Exercise:
From the listing below, set down exactly the lines between the one holding "### 「法人」相關問題" and the one holding "個人戶：綜合對帳單可提供Em", inclusive. No other line is wanted.

------------

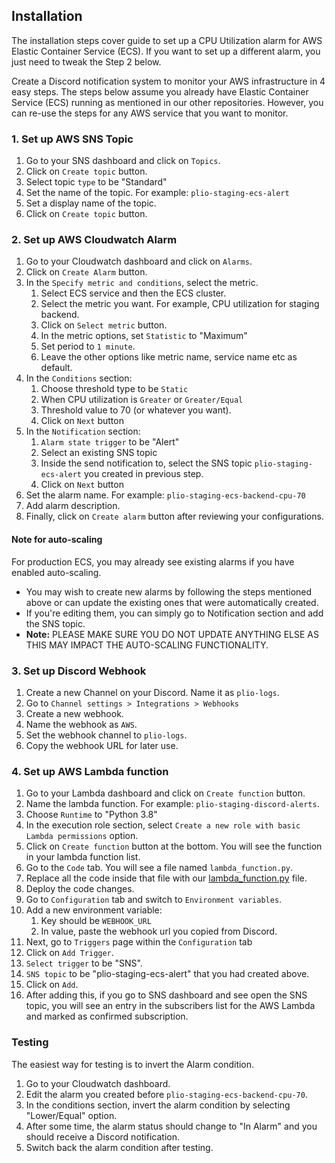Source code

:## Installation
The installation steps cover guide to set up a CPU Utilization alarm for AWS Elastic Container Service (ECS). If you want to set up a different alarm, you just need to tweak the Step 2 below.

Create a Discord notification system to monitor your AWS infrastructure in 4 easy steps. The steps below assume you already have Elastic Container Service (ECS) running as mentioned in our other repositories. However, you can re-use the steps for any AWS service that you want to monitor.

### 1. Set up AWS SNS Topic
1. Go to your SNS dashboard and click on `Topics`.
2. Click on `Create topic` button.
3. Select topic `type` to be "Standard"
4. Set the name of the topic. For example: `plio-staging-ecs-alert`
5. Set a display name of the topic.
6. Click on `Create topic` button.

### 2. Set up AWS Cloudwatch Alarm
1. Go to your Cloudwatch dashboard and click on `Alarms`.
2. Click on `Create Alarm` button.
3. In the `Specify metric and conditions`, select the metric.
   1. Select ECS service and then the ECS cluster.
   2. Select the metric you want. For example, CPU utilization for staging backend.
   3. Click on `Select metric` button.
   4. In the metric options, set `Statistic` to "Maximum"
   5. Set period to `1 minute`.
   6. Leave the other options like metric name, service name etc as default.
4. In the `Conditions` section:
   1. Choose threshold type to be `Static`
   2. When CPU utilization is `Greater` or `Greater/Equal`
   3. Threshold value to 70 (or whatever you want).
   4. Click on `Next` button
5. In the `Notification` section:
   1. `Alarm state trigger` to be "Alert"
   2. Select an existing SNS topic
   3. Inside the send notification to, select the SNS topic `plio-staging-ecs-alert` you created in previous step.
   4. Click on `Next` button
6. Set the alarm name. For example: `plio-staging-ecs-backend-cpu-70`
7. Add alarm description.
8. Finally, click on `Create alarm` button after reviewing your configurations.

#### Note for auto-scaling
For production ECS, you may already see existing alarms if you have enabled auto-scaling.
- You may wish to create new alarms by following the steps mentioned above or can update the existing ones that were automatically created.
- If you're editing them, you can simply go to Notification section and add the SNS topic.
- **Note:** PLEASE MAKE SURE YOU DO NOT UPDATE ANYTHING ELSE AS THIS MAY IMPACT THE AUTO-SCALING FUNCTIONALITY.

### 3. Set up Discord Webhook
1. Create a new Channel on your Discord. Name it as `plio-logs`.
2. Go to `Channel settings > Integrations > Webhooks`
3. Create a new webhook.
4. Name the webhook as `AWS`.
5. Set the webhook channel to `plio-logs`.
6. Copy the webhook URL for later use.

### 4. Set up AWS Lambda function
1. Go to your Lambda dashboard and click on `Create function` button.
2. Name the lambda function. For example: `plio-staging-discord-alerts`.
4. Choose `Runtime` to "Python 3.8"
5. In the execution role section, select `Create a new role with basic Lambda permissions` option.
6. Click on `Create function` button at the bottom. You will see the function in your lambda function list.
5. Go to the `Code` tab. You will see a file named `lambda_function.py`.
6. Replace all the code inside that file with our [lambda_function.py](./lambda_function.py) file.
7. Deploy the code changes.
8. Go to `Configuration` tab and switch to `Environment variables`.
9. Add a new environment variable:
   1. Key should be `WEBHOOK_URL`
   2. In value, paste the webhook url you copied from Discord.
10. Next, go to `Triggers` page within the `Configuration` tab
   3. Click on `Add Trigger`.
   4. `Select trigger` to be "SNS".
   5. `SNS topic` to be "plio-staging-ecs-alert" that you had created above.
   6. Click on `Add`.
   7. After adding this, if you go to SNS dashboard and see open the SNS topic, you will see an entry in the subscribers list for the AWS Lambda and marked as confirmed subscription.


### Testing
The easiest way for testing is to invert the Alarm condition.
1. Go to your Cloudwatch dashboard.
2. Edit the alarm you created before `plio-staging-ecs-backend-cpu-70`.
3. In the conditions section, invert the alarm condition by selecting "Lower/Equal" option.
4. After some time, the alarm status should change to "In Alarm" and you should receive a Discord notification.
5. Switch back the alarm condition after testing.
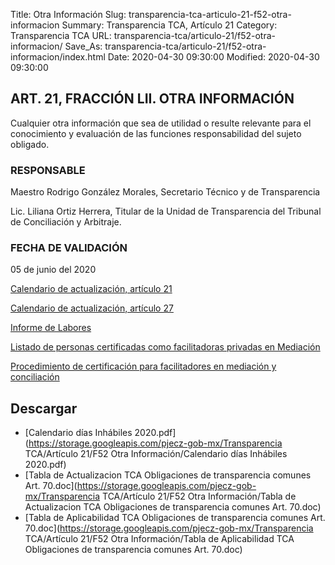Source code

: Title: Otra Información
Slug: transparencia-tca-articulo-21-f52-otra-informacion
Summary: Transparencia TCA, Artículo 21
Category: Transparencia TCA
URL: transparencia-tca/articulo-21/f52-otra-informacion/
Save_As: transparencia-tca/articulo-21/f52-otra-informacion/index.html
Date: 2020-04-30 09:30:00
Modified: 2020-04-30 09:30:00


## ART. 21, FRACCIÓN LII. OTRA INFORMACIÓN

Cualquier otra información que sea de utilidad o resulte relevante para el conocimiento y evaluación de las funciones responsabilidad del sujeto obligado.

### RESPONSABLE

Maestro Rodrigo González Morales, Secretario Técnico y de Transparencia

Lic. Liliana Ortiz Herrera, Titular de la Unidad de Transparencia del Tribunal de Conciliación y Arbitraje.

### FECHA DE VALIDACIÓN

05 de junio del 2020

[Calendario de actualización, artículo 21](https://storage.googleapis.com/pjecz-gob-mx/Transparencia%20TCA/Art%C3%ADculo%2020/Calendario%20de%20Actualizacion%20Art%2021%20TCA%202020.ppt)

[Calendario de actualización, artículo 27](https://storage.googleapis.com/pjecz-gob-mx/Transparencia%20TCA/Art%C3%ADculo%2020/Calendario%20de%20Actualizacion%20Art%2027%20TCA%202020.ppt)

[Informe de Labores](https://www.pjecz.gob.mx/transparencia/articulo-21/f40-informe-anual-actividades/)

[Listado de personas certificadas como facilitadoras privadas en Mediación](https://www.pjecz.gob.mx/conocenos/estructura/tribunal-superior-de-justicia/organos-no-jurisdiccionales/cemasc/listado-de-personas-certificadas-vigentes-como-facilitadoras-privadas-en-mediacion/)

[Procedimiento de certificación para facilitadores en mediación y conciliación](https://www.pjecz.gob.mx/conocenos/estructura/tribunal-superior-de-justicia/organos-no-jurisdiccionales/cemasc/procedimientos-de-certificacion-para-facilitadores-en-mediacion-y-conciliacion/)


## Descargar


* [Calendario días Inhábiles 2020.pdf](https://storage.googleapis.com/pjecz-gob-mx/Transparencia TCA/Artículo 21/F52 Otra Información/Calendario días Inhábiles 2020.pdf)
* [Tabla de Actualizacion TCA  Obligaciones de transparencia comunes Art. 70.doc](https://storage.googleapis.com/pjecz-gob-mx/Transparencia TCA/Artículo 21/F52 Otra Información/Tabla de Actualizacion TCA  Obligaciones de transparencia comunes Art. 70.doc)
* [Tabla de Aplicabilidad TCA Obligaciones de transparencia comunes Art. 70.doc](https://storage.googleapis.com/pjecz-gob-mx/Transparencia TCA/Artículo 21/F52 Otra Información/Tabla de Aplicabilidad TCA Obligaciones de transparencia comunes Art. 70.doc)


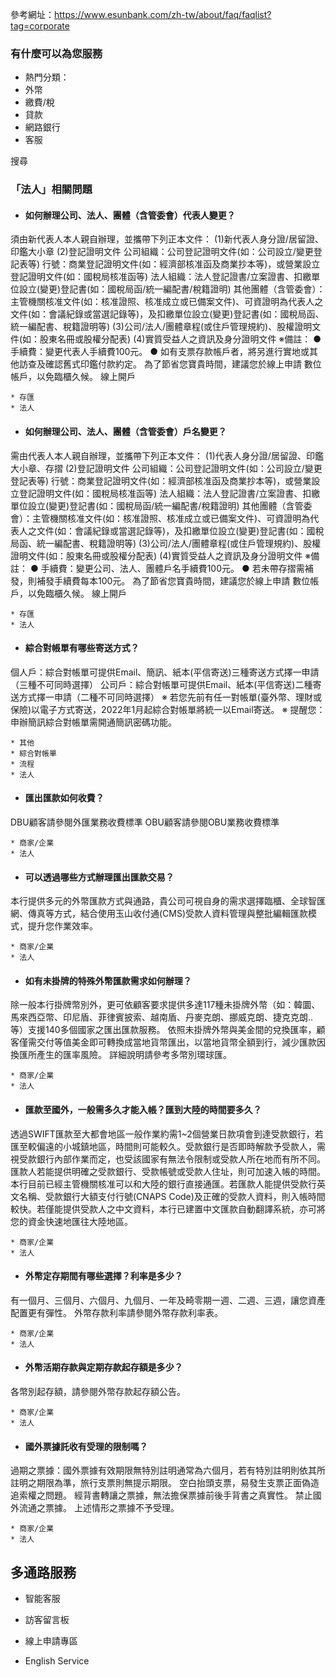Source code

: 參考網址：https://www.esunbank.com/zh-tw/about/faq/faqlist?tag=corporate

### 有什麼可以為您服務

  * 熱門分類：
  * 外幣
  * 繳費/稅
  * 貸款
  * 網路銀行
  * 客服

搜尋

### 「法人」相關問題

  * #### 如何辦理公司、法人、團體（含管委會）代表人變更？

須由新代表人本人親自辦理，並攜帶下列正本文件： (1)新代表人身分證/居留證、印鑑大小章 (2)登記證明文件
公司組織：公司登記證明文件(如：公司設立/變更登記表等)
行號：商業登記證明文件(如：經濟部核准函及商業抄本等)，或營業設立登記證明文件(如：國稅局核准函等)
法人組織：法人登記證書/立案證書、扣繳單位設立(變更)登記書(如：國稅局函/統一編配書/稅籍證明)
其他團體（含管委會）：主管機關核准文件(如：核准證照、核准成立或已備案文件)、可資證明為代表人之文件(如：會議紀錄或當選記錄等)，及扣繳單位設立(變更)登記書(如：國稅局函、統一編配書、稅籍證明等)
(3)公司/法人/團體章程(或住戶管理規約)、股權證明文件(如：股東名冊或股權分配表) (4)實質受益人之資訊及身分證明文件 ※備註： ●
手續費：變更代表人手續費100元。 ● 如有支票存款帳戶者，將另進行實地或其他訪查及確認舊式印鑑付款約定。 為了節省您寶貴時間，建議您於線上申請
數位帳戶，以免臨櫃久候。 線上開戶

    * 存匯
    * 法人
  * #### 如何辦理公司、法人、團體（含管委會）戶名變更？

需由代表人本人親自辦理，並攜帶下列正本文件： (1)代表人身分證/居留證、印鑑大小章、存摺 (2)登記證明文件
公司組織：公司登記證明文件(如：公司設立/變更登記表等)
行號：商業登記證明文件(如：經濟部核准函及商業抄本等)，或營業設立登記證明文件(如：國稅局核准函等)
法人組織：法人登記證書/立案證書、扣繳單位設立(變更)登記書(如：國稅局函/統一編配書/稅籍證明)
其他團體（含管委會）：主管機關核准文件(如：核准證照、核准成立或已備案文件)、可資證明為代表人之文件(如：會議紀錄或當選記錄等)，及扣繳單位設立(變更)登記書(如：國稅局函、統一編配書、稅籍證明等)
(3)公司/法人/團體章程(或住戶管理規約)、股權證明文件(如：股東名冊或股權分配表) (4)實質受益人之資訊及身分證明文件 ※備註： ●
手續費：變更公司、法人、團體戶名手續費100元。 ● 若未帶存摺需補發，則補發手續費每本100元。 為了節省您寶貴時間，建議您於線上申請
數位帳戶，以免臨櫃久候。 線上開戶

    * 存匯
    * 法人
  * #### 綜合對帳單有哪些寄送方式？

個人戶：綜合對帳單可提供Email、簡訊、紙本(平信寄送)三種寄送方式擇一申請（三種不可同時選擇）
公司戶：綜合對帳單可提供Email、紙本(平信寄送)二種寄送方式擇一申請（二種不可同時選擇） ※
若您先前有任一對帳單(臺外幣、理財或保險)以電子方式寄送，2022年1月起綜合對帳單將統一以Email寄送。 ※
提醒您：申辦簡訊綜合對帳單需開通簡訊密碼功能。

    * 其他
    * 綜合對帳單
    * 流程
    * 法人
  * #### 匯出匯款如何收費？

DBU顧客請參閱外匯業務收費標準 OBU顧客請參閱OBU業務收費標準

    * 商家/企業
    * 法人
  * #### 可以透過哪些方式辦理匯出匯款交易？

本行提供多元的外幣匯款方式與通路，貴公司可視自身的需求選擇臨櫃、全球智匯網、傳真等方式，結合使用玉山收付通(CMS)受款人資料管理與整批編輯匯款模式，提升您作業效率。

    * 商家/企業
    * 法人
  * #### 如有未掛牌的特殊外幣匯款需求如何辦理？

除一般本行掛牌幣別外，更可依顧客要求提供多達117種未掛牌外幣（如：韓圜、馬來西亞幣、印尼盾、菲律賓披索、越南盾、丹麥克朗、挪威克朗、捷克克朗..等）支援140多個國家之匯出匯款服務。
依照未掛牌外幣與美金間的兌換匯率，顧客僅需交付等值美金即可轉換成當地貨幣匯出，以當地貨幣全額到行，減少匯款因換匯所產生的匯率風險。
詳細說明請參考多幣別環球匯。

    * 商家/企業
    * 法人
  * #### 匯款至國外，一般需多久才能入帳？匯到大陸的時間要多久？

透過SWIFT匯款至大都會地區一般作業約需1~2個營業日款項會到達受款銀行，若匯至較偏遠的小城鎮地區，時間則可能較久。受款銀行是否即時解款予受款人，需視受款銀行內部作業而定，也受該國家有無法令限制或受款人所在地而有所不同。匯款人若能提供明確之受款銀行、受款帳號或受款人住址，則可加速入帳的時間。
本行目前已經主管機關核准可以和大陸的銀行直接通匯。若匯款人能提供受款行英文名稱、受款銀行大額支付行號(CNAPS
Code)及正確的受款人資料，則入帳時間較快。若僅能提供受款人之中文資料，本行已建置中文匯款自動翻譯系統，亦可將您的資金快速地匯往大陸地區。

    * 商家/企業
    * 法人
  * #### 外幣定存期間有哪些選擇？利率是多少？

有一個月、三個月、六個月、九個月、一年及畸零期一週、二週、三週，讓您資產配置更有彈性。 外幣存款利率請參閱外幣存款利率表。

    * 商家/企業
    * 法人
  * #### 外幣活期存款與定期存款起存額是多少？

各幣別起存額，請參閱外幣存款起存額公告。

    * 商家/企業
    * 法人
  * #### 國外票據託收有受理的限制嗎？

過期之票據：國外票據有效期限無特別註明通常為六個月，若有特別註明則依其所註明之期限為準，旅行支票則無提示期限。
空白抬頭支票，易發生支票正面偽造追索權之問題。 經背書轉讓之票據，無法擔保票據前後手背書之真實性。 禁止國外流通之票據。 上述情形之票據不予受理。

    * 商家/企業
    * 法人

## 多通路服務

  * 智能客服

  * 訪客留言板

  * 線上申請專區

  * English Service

------------

Answer to this exercise:
### 「法人」相關問題

  * #### 如何辦理公司、法人、團體（含管委會）代表人變更？

須由新代表人本人親自辦理，並攜帶下列正本文件： (1)新代表人身分證/居留證、印鑑大小章 (2)登記證明文件
公司組織：公司登記證明文件(如：公司設立/變更登記表等)
行號：商業登記證明文件(如：經濟部核准函及商業抄本等)，或營業設立登記證明文件(如：國稅局核准函等)
法人組織：法人登記證書/立案證書、扣繳單位設立(變更)登記書(如：國稅局函/統一編配書/稅籍證明)
其他團體（含管委會）：主管機關核准文件(如：核准證照、核准成立或已備案文件)、可資證明為代表人之文件(如：會議紀錄或當選記錄等)，及扣繳單位設立(變更)登記書(如：國稅局函、統一編配書、稅籍證明等)
(3)公司/法人/團體章程(或住戶管理規約)、股權證明文件(如：股東名冊或股權分配表) (4)實質受益人之資訊及身分證明文件 ※備註： ●
手續費：變更代表人手續費100元。 ● 如有支票存款帳戶者，將另進行實地或其他訪查及確認舊式印鑑付款約定。 為了節省您寶貴時間，建議您於線上申請
數位帳戶，以免臨櫃久候。 線上開戶

    * 存匯
    * 法人
  * #### 如何辦理公司、法人、團體（含管委會）戶名變更？

需由代表人本人親自辦理，並攜帶下列正本文件： (1)代表人身分證/居留證、印鑑大小章、存摺 (2)登記證明文件
公司組織：公司登記證明文件(如：公司設立/變更登記表等)
行號：商業登記證明文件(如：經濟部核准函及商業抄本等)，或營業設立登記證明文件(如：國稅局核准函等)
法人組織：法人登記證書/立案證書、扣繳單位設立(變更)登記書(如：國稅局函/統一編配書/稅籍證明)
其他團體（含管委會）：主管機關核准文件(如：核准證照、核准成立或已備案文件)、可資證明為代表人之文件(如：會議紀錄或當選記錄等)，及扣繳單位設立(變更)登記書(如：國稅局函、統一編配書、稅籍證明等)
(3)公司/法人/團體章程(或住戶管理規約)、股權證明文件(如：股東名冊或股權分配表) (4)實質受益人之資訊及身分證明文件 ※備註： ●
手續費：變更公司、法人、團體戶名手續費100元。 ● 若未帶存摺需補發，則補發手續費每本100元。 為了節省您寶貴時間，建議您於線上申請
數位帳戶，以免臨櫃久候。 線上開戶

    * 存匯
    * 法人
  * #### 綜合對帳單有哪些寄送方式？

個人戶：綜合對帳單可提供Email、簡訊、紙本(平信寄送)三種寄送方式擇一申請（三種不可同時選擇）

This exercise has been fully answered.